UNS: Simultaneous 4D Flamelet and Velocity Diagnostics for Resolving Flamelet/Flow Interactions

UNS：同时 4D 小火焰和速度诊断，用于解决小火焰/流动相互作用

• 批准号: 1803470
• 负责人: Lin Ma
• 金额: $ 16.35万
• 依托单位: University of Virginia Main Campus
• 依托单位国家: 美国
• 项目类别: Standard Grant
• 财政年份: 2017
• 资助国家: 美国
• 起止时间: 2017-10-01 至 2019-06-30
• 项目状态: 已结题
• 来源: https://www.nsf.gov/awardsearch/showAward?AWD_ID=1803470&HistoricalAwards=false
• 关键词: UNS; Simultaneous; 4D; Flamelet; Velocity

CBET - 1505112PI: Ma, LinTurbulent combustion is a fundamental process of significant scientific and practical importance.

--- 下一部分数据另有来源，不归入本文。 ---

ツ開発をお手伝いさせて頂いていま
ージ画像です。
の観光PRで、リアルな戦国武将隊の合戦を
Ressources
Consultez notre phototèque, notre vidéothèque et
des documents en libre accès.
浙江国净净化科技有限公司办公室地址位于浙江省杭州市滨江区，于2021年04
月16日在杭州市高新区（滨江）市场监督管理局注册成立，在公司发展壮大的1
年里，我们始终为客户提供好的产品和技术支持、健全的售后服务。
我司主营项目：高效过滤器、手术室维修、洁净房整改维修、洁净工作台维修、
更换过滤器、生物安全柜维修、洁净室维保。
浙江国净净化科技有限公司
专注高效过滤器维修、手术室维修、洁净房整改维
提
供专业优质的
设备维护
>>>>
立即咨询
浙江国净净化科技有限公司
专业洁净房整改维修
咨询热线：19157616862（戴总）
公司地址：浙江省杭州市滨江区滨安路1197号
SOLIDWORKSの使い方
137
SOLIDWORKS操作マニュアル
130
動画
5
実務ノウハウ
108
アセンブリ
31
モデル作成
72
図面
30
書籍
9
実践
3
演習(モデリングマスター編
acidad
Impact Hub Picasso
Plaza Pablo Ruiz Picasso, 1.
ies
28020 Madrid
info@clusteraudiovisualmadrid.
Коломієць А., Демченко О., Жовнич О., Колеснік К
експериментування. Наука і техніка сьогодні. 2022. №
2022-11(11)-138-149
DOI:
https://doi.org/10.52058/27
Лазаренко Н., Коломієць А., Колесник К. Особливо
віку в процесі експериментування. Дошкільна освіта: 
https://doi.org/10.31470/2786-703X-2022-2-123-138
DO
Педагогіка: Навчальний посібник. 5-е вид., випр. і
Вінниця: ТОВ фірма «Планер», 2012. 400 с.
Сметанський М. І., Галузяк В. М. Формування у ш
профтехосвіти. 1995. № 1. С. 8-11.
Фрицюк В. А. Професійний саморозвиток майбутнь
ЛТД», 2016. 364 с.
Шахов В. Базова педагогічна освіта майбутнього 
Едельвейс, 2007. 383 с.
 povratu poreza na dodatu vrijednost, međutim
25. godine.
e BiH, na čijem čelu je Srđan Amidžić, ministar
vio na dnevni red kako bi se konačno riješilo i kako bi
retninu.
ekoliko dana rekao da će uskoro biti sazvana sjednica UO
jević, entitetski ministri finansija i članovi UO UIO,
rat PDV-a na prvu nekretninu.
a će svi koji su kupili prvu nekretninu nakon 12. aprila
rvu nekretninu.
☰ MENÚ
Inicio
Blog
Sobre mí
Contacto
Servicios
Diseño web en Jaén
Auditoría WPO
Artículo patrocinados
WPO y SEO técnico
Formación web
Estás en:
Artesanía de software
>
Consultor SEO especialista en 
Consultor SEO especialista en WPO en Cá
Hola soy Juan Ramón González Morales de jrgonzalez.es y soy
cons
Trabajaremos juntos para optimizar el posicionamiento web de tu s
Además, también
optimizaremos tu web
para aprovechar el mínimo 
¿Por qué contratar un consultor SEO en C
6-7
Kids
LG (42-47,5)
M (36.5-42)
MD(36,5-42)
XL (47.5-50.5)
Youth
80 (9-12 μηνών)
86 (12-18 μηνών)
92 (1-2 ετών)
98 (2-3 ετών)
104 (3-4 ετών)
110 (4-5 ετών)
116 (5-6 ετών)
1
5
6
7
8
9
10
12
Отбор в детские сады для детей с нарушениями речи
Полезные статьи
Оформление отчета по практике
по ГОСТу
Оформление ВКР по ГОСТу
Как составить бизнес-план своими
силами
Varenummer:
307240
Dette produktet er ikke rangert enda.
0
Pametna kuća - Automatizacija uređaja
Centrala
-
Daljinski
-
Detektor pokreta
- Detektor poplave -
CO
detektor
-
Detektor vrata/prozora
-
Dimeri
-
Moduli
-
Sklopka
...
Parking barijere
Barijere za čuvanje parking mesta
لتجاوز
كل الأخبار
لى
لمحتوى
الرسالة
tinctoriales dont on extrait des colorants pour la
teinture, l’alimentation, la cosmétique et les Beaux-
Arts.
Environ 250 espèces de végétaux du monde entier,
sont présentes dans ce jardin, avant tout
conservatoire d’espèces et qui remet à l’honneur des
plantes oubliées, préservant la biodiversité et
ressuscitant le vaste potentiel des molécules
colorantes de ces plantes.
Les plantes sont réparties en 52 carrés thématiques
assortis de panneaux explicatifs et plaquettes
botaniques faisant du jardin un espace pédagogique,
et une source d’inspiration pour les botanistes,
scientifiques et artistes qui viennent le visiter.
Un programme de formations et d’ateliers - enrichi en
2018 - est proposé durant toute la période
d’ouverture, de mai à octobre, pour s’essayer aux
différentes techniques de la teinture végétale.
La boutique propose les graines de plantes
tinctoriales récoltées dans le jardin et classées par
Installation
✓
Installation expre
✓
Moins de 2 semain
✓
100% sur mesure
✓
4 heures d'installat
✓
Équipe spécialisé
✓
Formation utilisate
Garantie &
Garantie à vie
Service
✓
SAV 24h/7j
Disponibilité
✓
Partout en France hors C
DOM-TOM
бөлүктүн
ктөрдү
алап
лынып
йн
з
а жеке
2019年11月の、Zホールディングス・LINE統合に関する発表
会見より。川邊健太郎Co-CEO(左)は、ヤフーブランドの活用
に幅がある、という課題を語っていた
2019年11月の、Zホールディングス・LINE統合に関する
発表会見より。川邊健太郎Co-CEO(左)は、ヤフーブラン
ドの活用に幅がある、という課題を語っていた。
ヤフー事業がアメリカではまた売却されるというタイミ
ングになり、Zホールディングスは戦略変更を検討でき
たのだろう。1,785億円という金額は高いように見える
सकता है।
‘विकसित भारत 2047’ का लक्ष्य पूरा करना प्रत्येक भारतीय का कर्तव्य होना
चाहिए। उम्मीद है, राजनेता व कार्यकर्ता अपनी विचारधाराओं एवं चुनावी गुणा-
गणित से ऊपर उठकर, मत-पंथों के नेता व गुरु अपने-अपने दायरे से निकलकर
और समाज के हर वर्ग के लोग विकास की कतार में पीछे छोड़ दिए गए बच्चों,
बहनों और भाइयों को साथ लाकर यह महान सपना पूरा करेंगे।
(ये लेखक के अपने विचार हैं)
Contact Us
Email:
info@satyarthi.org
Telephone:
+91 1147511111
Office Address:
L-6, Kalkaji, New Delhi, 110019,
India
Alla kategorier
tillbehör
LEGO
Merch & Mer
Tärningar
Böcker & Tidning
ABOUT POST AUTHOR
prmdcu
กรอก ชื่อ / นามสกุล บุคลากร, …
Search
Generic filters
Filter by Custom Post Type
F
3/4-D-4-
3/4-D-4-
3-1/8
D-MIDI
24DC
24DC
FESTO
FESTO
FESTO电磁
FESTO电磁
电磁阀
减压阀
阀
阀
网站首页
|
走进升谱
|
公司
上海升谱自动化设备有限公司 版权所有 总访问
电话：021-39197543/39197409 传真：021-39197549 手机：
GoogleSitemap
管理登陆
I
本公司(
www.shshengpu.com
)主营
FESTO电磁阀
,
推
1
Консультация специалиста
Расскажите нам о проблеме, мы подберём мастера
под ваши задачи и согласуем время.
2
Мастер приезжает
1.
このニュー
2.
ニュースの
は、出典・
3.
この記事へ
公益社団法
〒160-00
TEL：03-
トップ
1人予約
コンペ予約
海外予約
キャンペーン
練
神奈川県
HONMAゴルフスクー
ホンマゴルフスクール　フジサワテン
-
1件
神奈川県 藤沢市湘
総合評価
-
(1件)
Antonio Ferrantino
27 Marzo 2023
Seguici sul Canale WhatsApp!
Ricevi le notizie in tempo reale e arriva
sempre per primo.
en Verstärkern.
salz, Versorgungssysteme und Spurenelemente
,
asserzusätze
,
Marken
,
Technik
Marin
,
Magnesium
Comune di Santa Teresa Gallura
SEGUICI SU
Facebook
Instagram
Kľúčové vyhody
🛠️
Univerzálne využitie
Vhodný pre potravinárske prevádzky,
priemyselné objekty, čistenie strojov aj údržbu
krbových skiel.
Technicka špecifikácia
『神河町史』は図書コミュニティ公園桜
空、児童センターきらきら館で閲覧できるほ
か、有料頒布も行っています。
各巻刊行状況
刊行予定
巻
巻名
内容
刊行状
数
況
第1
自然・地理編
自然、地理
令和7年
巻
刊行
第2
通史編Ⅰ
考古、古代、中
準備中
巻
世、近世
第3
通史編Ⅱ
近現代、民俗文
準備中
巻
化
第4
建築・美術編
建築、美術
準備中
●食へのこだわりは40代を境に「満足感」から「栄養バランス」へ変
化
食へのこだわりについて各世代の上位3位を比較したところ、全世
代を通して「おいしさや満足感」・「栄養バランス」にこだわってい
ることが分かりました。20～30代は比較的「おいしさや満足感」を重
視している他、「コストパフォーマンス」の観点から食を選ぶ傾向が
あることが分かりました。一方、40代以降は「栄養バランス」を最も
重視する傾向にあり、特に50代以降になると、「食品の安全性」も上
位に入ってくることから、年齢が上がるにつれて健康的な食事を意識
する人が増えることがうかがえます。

Turbulent flames are inherently three-dimensional in space and dynamic in time. Until now, experimental techniques to measure turbulent flames have been limited to measurements at a point, along a line, or across a plane, and they do not fully resolve the three-dimensional structure of the flame. This project will conduct four-dimensional measurements that resolve the flame in all three spatial directions and time with precise resolution, which will improve our understanding of turbulent combustion. Turbulent combustion is the key process in many devices that dominate energy production. Improving our understanding of turbulent combustion will lead to the design of more efficient and cleaner energy devices. The project will also employ internet resources to develop learning platforms for a larger audience, to disseminate results to a wider community, and to increase public awareness of energy, environmental, and information technology issues. This goal of this project is to obtain instantaneous and simultaneous 4D measurements of multiple properties key to the turbulent combustion processes. The project will apply 3D tomographic diagnostics recently developed by the PI to resolve flamelet/flow interactions in turbulent flames. The target properties include 3D flame surface density, flame volume, flame curvature, fractal dimension, 3D3C (three-dimensional, three-component) velocity fields, and also potentially local strain rate and turbulent flame speed. The success of this project will enable measurements of such properties in 4D for representative turbulent flames, and to establish multidimensional datasets that can be used for the development of computational tools for designing new energy devices. Furthermore, the project combines several distinct disciplines, including optical imaging, computed tomography, combustion, and the processing and analysis of large datasets. Results from the project will benefit practitioners in energy, photonics, and information technology.

CBET -1505112 PI：Ma，Lin湍流燃烧是一个具有重要科学和实践意义的基本过程。 湍流火焰在空间上是三维的，在时间上是动态的。到目前为止，测量湍流火焰的实验技术仅限于在一个点、沿着一条线或穿过一个平面进行测量，并且它们不能完全解析火焰的三维结构。 该项目将进行四维测量，以精确的分辨率在所有三个空间方向和时间上解析火焰，这将提高我们对湍流燃烧的理解。 湍流燃烧是许多主导能源生产的装置中的关键过程。 提高我们对湍流燃烧的理解将有助于设计出更高效、更清洁的能源设备。 该项目还将利用互联网资源为更多的受众开发学习平台，向更广泛的社区传播成果，并提高公众对能源、环境和信息技术问题的认识。该项目的目标是获得湍流燃烧过程关键的多个属性的瞬时和同时的4D测量。 该项目将应用PI最近开发的3D断层诊断来解决湍流火焰中的小火焰/流动相互作用。目标属性包括3D火焰表面密度，火焰体积，火焰曲率，分形维数，3D 3C（三维，三分量）速度场，以及潜在的局部应变率和湍流火焰速度。该项目的成功将使这些属性的测量在4D的代表性湍流火焰，并建立多维数据集，可用于开发计算工具，设计新的能源设备。此外，该项目结合了几个不同的学科，包括光学成像，计算机断层扫描，燃烧以及大型数据集的处理和分析。 该项目的成果将使能源、光子学和信息技术领域的从业人员受益。